#### WHAT TO PRODUCE:
Transcribe each record exactly; skip any picture.

#### DATA PROVIDED:
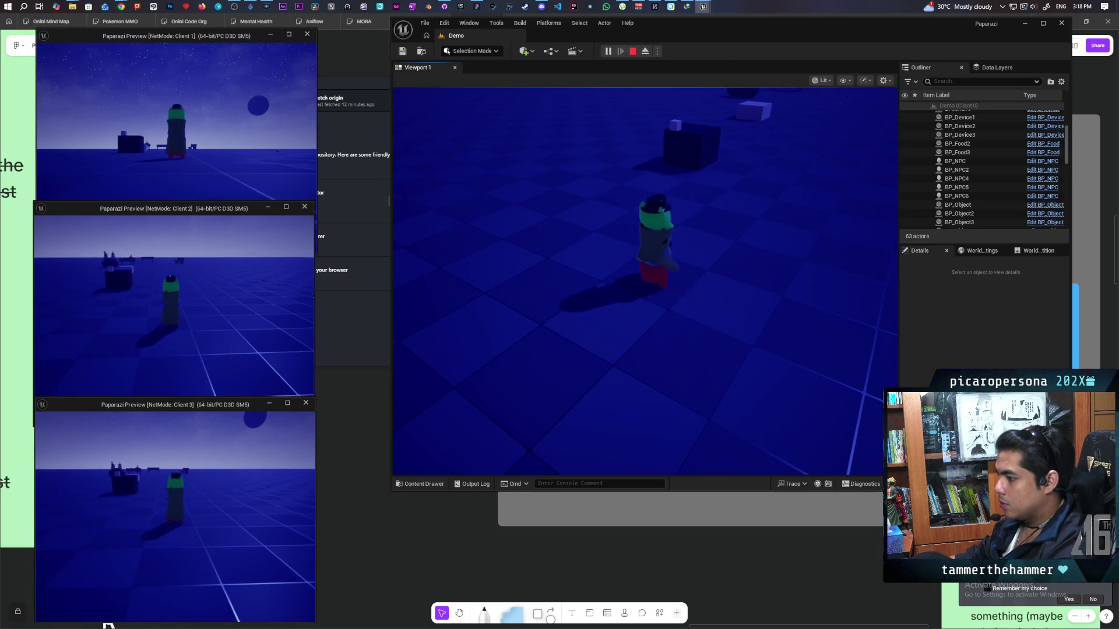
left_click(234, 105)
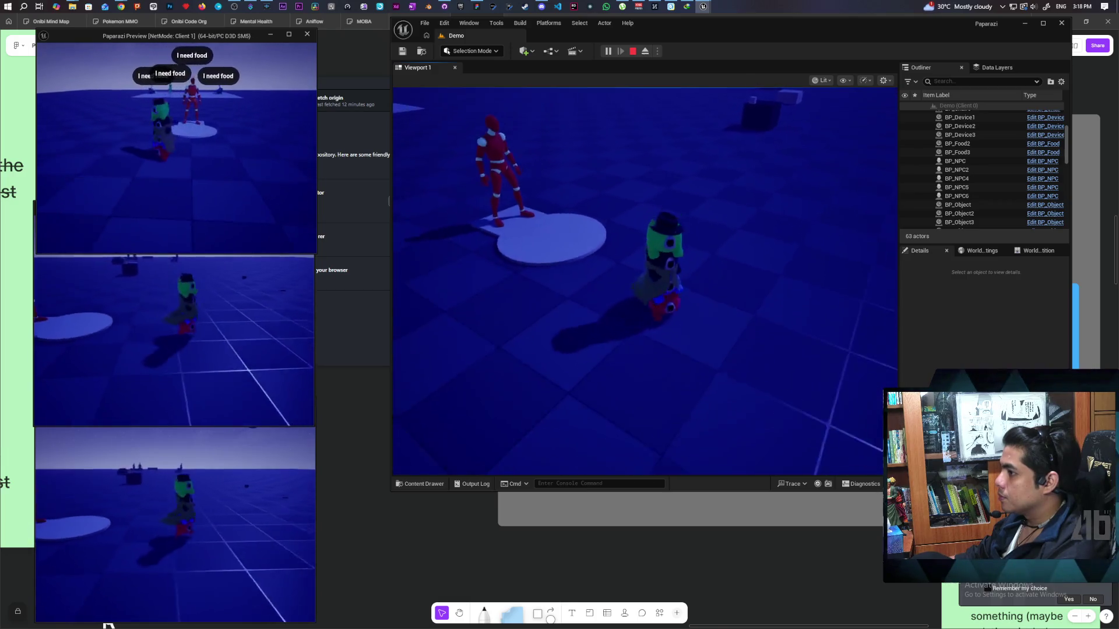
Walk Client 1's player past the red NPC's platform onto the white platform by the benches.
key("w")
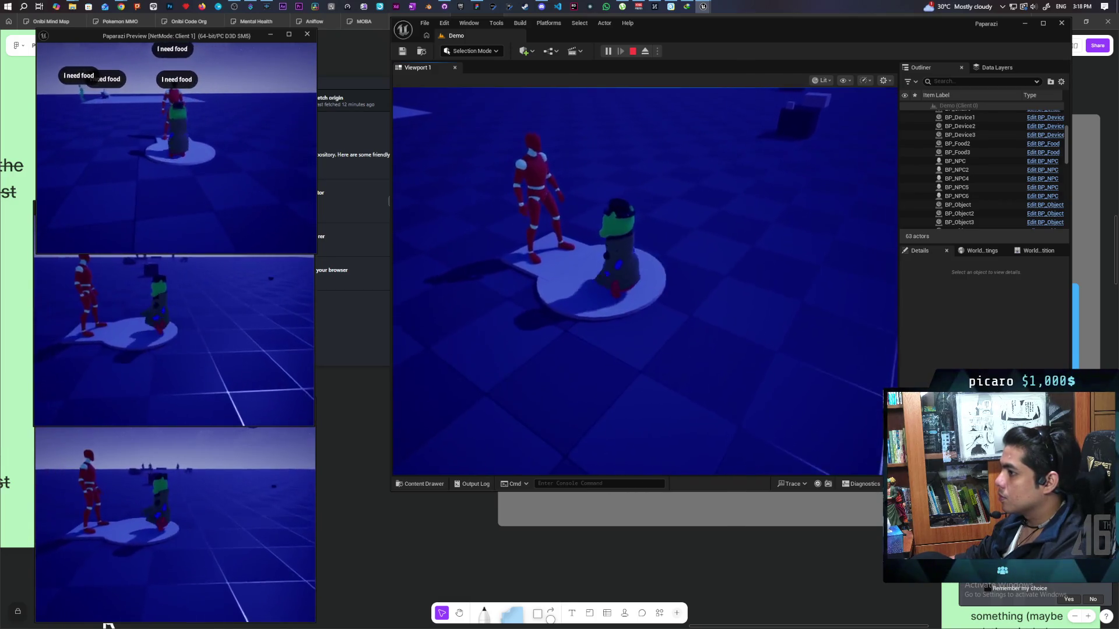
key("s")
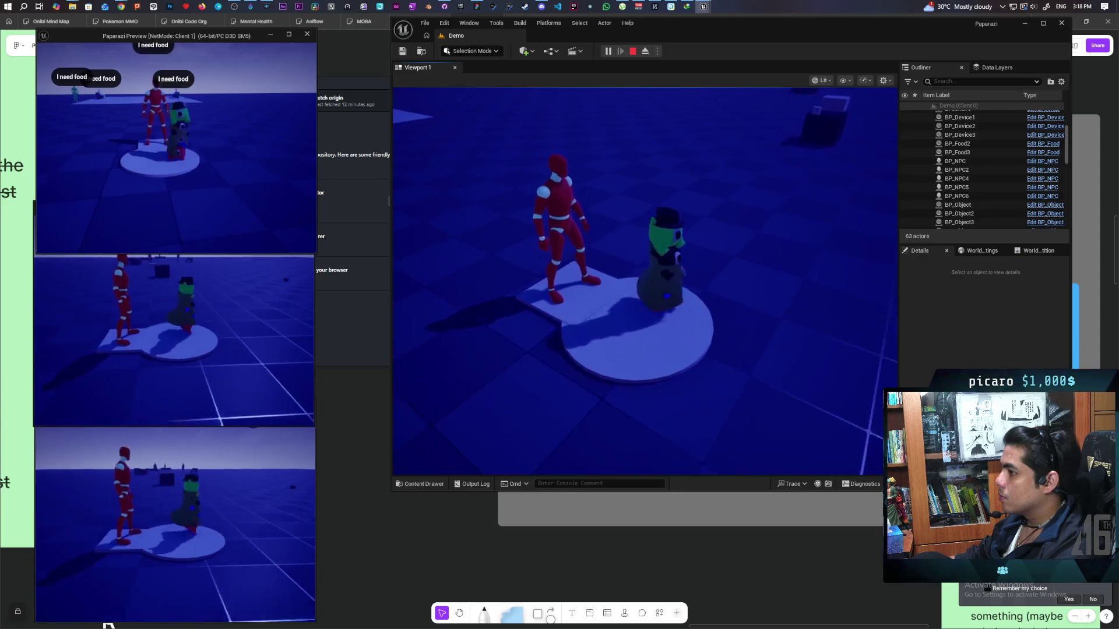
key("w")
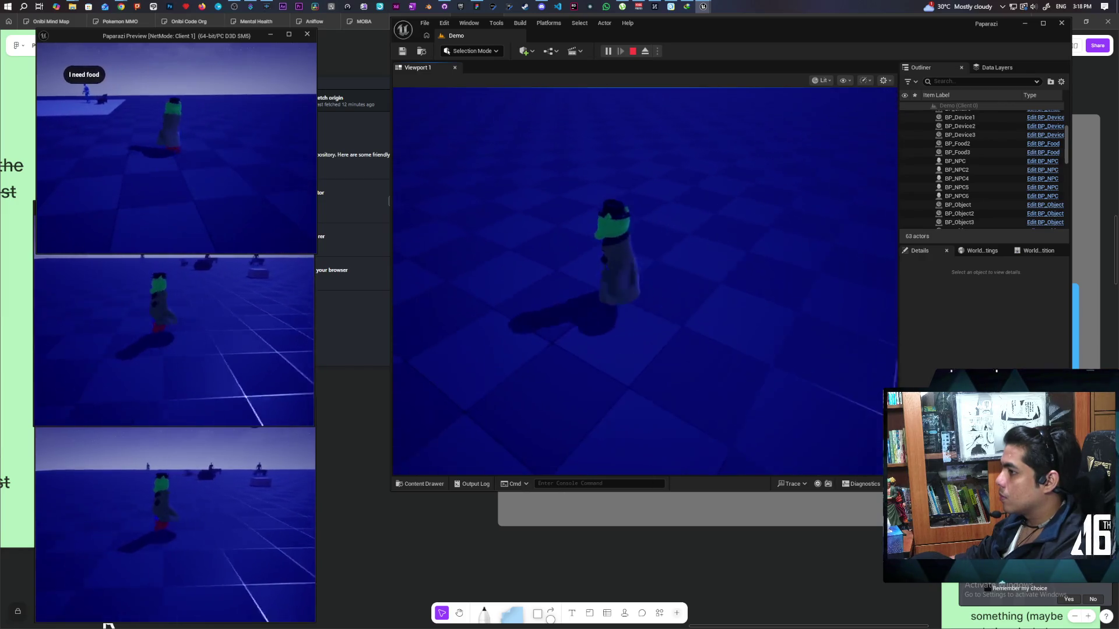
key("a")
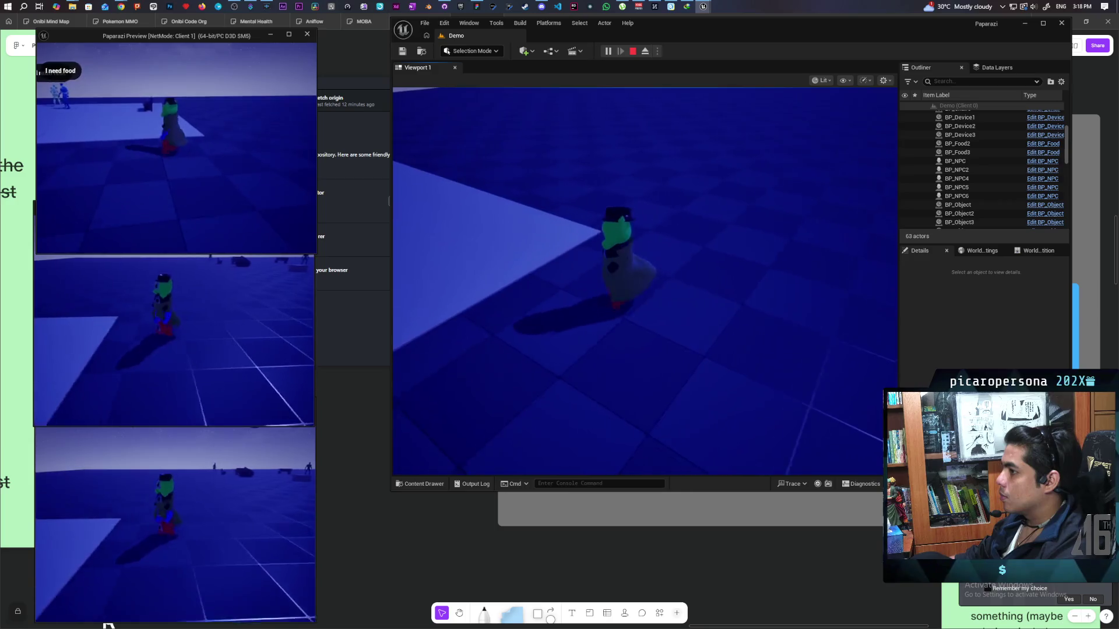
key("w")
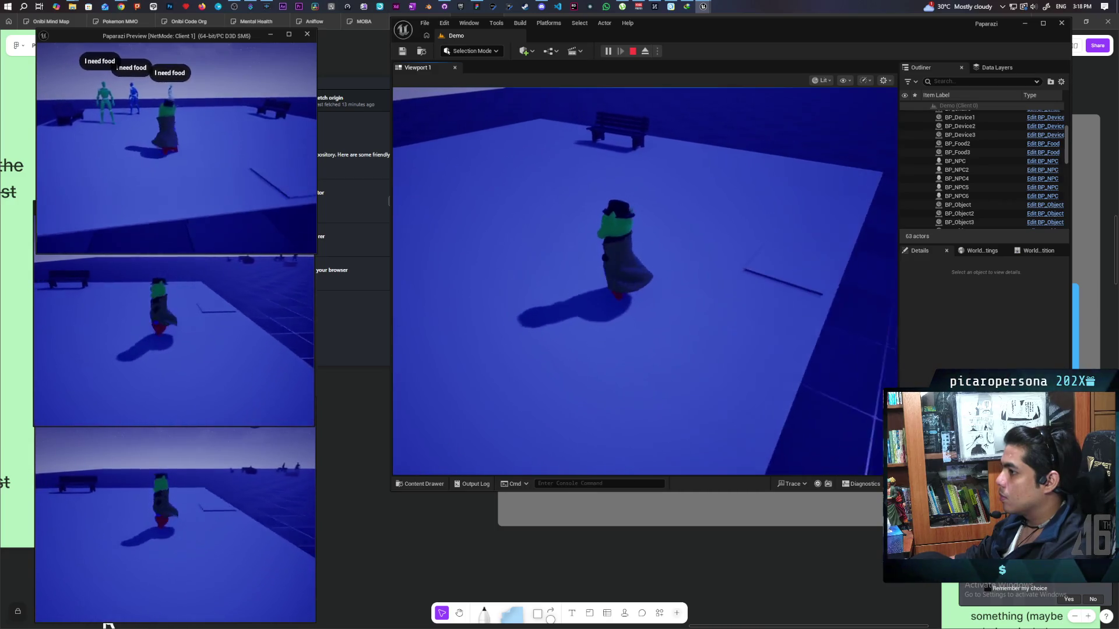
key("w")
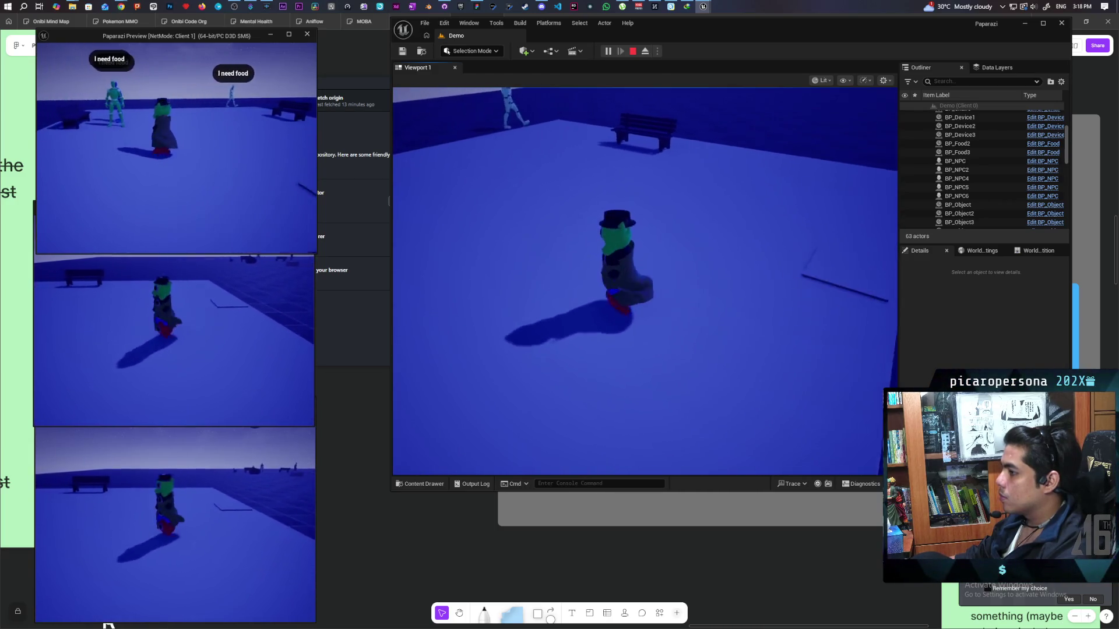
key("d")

#### REPLY TO THE TASK:
left_click(234, 105)
Walk Client 1's player past the red NPC's platform onto the white platform by the benches.
key("w")
key("s")
key("w")
key("a")
key("w")
key("w")
key("d")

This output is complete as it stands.